• **What you need to do**
Scan the entries below for the string "buttons" and copy every line where it turns up.

• **Material supplied**
<<<<

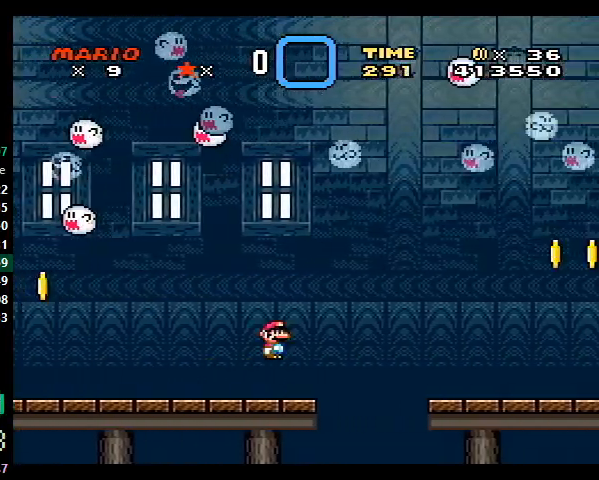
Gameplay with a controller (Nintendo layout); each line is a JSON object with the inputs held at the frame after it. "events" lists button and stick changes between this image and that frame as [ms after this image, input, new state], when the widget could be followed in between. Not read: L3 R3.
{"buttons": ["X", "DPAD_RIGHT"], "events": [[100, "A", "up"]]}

>>>>
<<<<

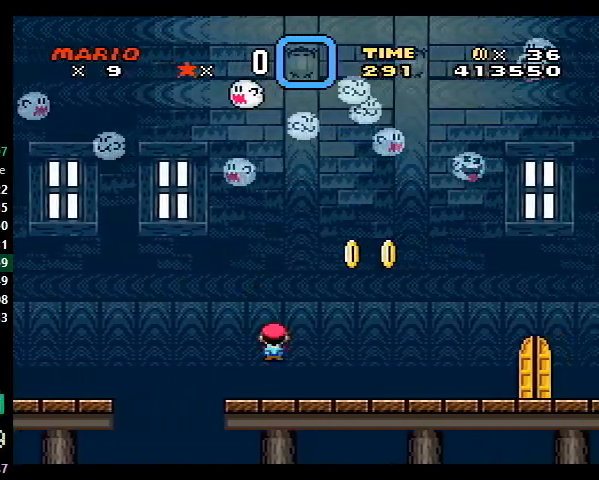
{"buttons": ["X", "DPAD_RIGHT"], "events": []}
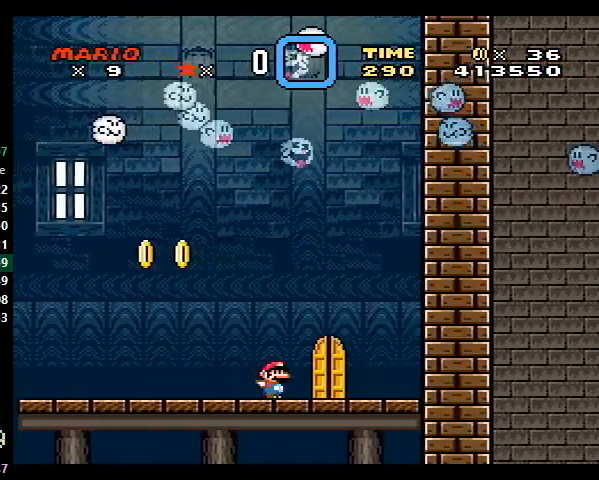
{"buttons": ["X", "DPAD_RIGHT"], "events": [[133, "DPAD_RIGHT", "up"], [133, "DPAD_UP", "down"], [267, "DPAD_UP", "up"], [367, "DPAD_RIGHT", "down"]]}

>>>>

• **Exercise solution**
{"buttons": ["X", "DPAD_RIGHT"], "events": [[100, "A", "up"]]}
{"buttons": ["X", "DPAD_RIGHT"], "events": []}
{"buttons": ["X", "DPAD_RIGHT"], "events": [[133, "DPAD_RIGHT", "up"], [133, "DPAD_UP", "down"], [267, "DPAD_UP", "up"], [367, "DPAD_RIGHT", "down"]]}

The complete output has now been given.